When all is said and done, Cohn says states such as Georgia will eventually realize that Medicaid expansion is too good of a deal to pass up. "When you turn away that Medicaid money, you're really sticking it to your own hospitals," Cohn says. "Hospitals tend to have a lot of influence. They're big economic players, big employers, they provide a vital public function."
At his annual state of the city address in February, Reed preached that Atlanta needs to move past "a posture of near survival." After talking about the city's tourism corridor, backlogged infrastructure repairs, and new Falcons stadium, Reed closed his remarks with a simple request: that Atlantans "always be in the posture of choosing the future."
Reed's comment was delivered in the context of the controversial stadium deal, but Haupert thinks that same sentiment should be applied to Grady. He says major metropolitan areas, including Atlanta, Dallas, and Charlotte, are vying to attract employers. To do so, metropolitan areas need the right infrastructure to convince families and business to relocate.

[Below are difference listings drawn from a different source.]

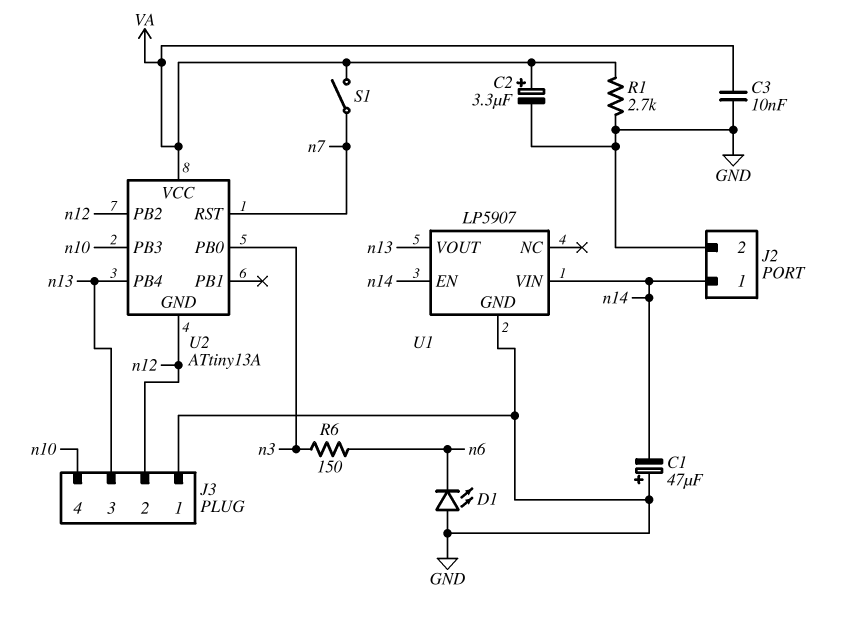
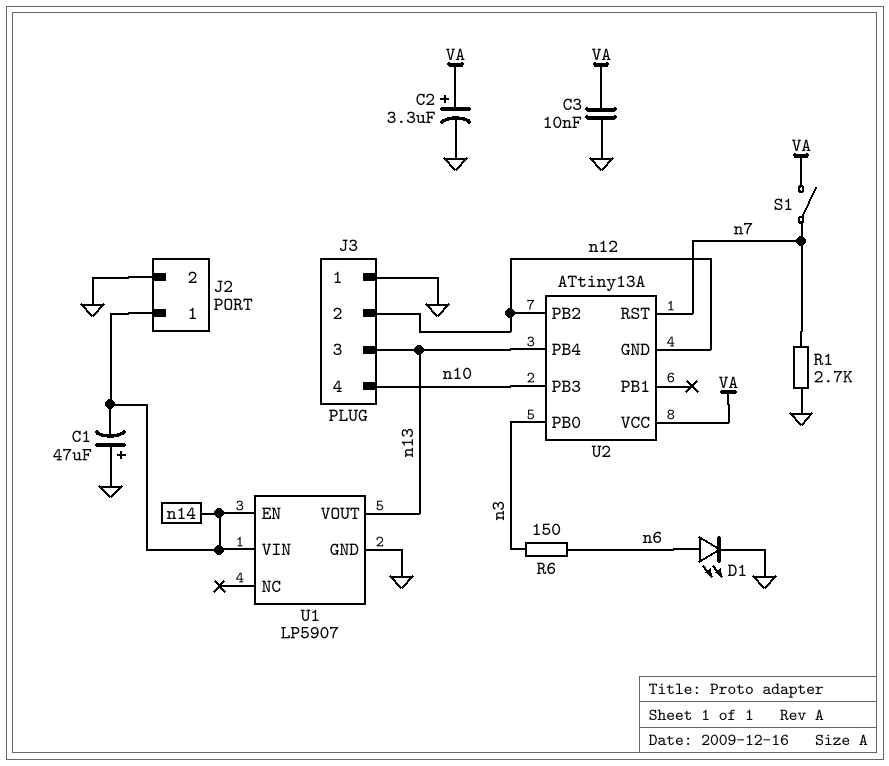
D1: LED (A GND, K n6) -> LED (A n6, K GND)
R1: 2.7k (GND, VA) -> 2.7k (GND, n7)

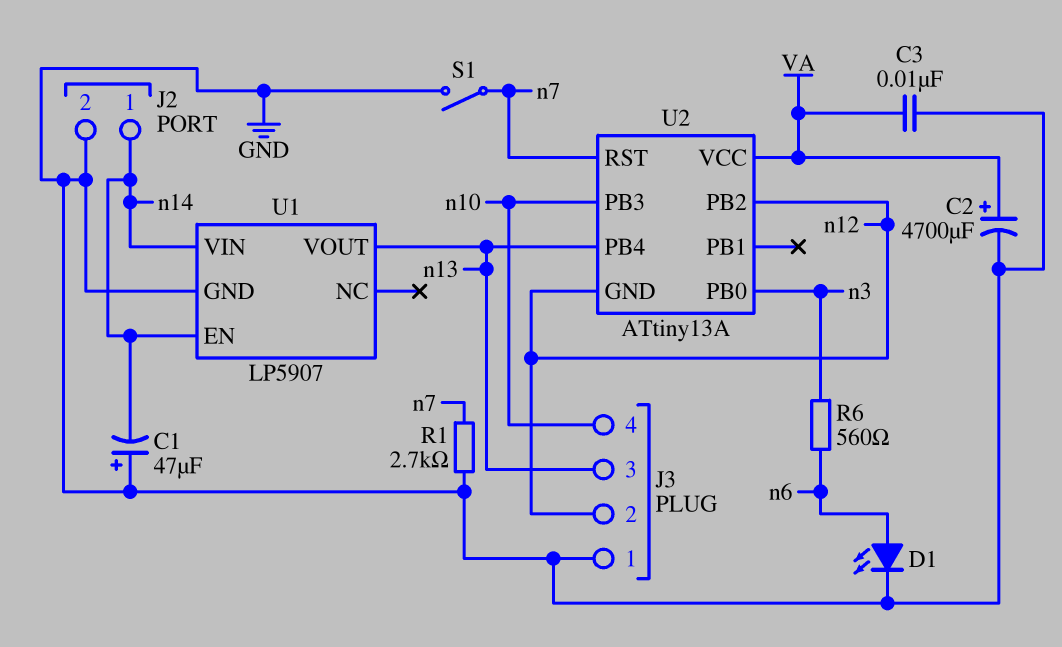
C2: 3.3uF (plus VA, minus GND) -> 4700uF (plus VA, minus GND)
R6: 150 (n3, n6) -> 560 (n3, n6)
S1: switch (VA, n7) -> switch (GND, n7)

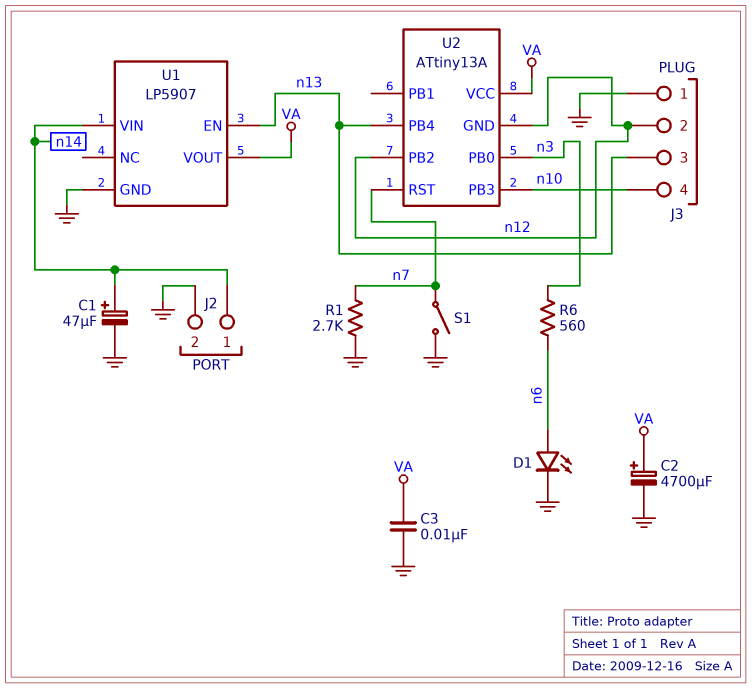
C1: 47uF (plus GND, minus n14) -> 47uF (plus n14, minus GND)
U1 pin EN: n14 -> n13
U1 pin VOUT: n13 -> VA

"Grady, to me, is part of that infrastructure," Haupert says. "You want to know that there is a world-class trauma burn center, you want to know that there's good schools, you want to know there's good roads and infrastructure."
Like roads, schools, parks, or sewers, Haupert says the health care institution needs continued support to remain Atlanta's lifeline for years to come. Grady needs Atlanta as much as Atlanta needs Grady.
"You've got to be able to be a viable, healthy community in order to grow and thrive as a community," Haupert says. "Atlanta needs that [and] all these big cities need that. That's where the essential nature of Grady comes in — no one else fills or will fill that role."